START GIVEN INFORMATION

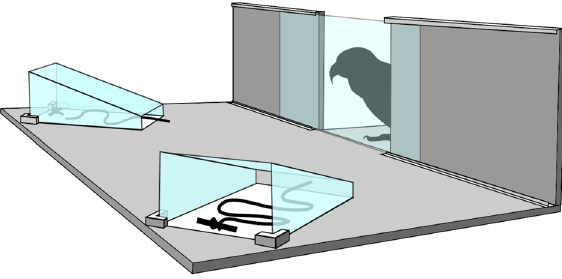
Figure 1. Diagram of setup used in Experiment 1, where kea had to choose between a continuous and a broken string, both of which were placed under sloping acrylic shields and were attached to rewarding black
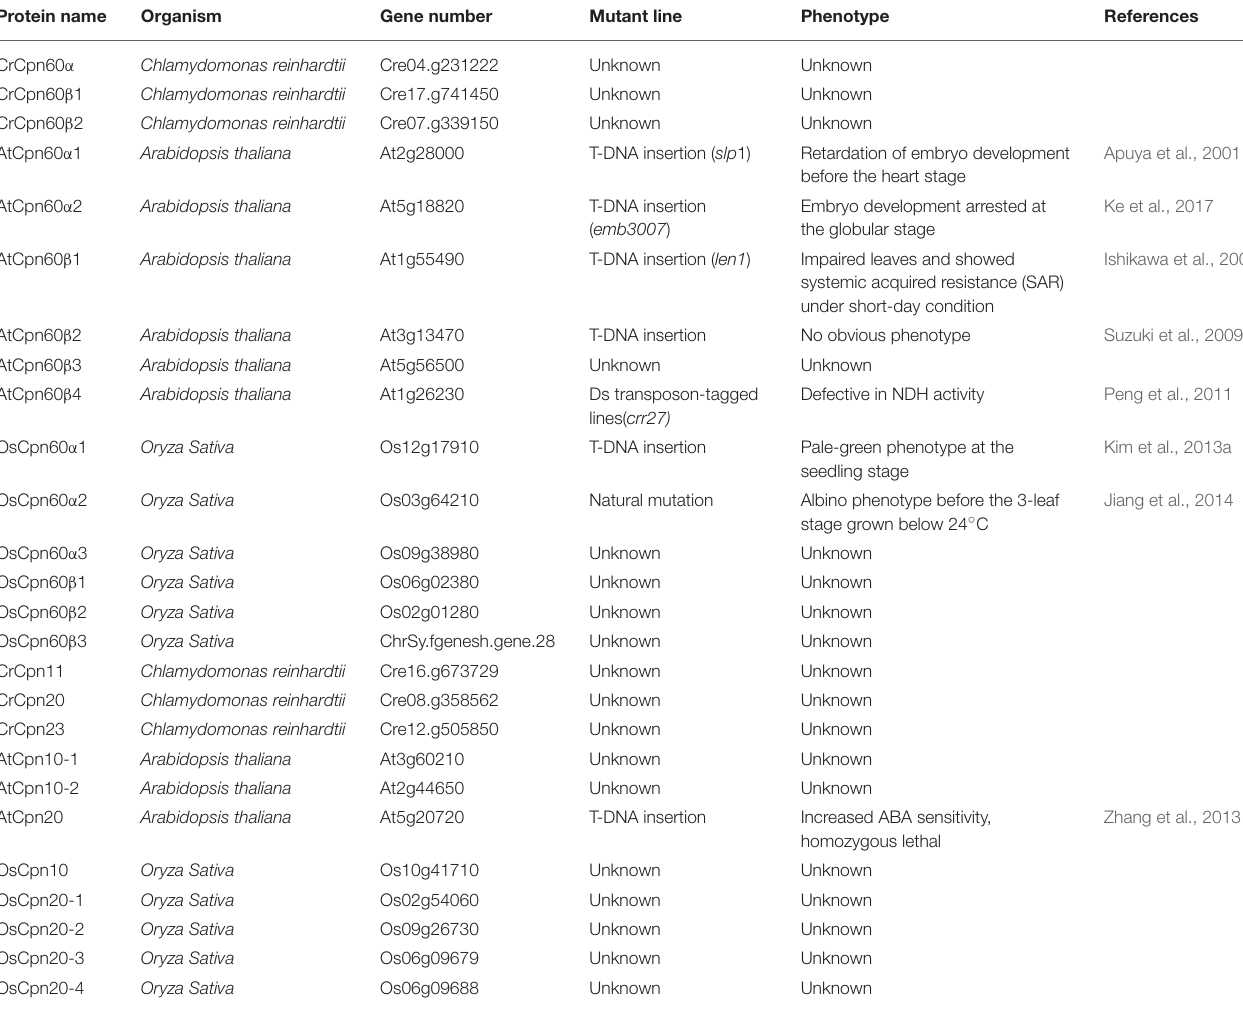
TABLE 1 | Chloroplast chaperonins and co-chaperonins in model species: nomenclature and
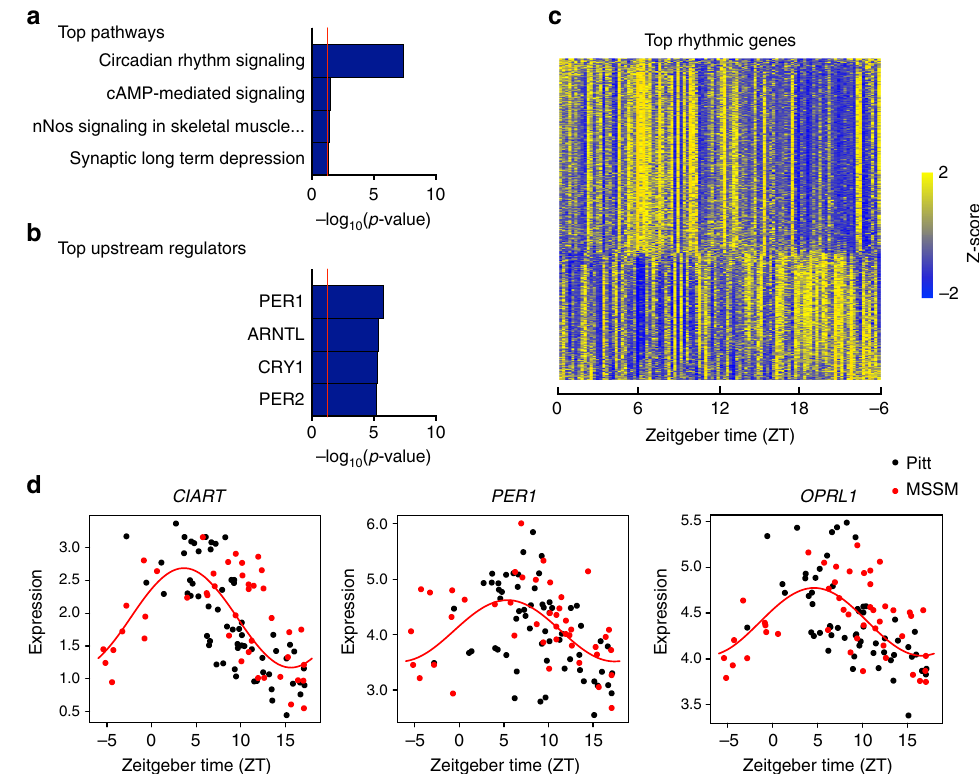
Fig. 1 Circadian rhythms in gene expression in human DLPFC in healthy control subjects. Nonlinear regression was used to detect circadian gene expression patterns based on individual TODs. Sinusoidal curves were fi tted using the nonlinear least-squares method and the coef fi cient of determination (R 2 ) was used as a proxy of goodness-of- fi t. A null distribution of R 2 generated from 1,000 TOD-randomized expression data sets was used to estimate the empirical p-value by comparing observed R 2 and the null distribution of R 2 . a The top pathway represented by these rhythmic genes is Circadian rhythm signaling. b The top predicted upstream regulators are core circadian genes. c Heatmap for circadian genes for all 104 healthy subjects ( p < 0.01). Expression levels are Z-transformed for each gene, and the genes are ordered by their circadian phase value (peak hour). Each column represents a subject and the subjects are ordered by time of death. d Scatterplots representing rhythms in gene expression for the top 3 circadian genes in healthy controls. Each dot indicates a subject with x -axis indicating the time of death (TOD) on ZT scale ( − 6 to 18 h) and y -axis indicating gene expression level. Subjects from the Pitt brain bank are in black while subjects from the MSSM brain bank are in red. The red line is the fi tted sinusoidal (Fig. 2e, g). The rhythmic genes in control subjects separate into 2 clusters; the top pathway for cluster 1 is circadian rhythm signaling, while the top pathways for cluster 2 relate to in fl ammation (Supplementary Figure 3). Interestingly, while the genes that are rhythmic in control subjects (Fig. 2d) do not have the same pattern of rhythmicity in subjects with schizophrenia, these genes may have a different temporal pattern of expression (e.g., 12-h rhythms) in schizophrenia (Fig. 2e). We next asked which genes lose or gain rhythmicity in subjects with schizo- phrenia compared to controls. Indeed, in schizophrenia, 424 transcripts lose rhythmicity, while 560 transcripts gain rhythmi- city (Supplementary Data 6). Most of the rhythmic genes in one group fail to show rhythmicity in the other group, and vice versa (Fig. 3a, b). Taken together, these results suggest that subjects with schizophrenia have a very different set of diurnally rhythmic genes and a different rhythmic pattern in the dlPFC compared to control subjects.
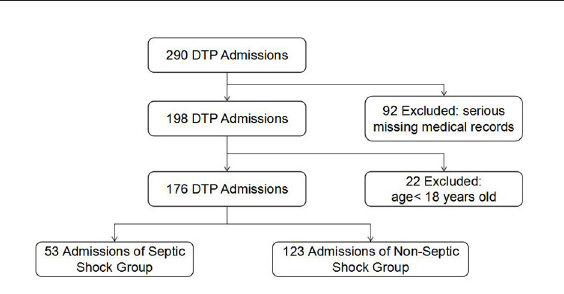
FIGURE1 Flowchart of DTP cohorts analyzed showing the inclusion and exclusion criteria. DTP, digestive tract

END GIVEN INFORMATION

Exactly as they appear, transcribe the lines from the top of the material above through the line with "TABLE 1 | Chloroplast". Omit any picture.

FINISHED TASK »
Figure 1. Diagram of setup used in Experiment 1, where kea had to choose between a continuous and a broken string, both of which were placed under sloping acrylic shields and were attached to rewarding black
TABLE 1 | Chloroplast chaperonins and co-chaperonins in model species: nomenclature and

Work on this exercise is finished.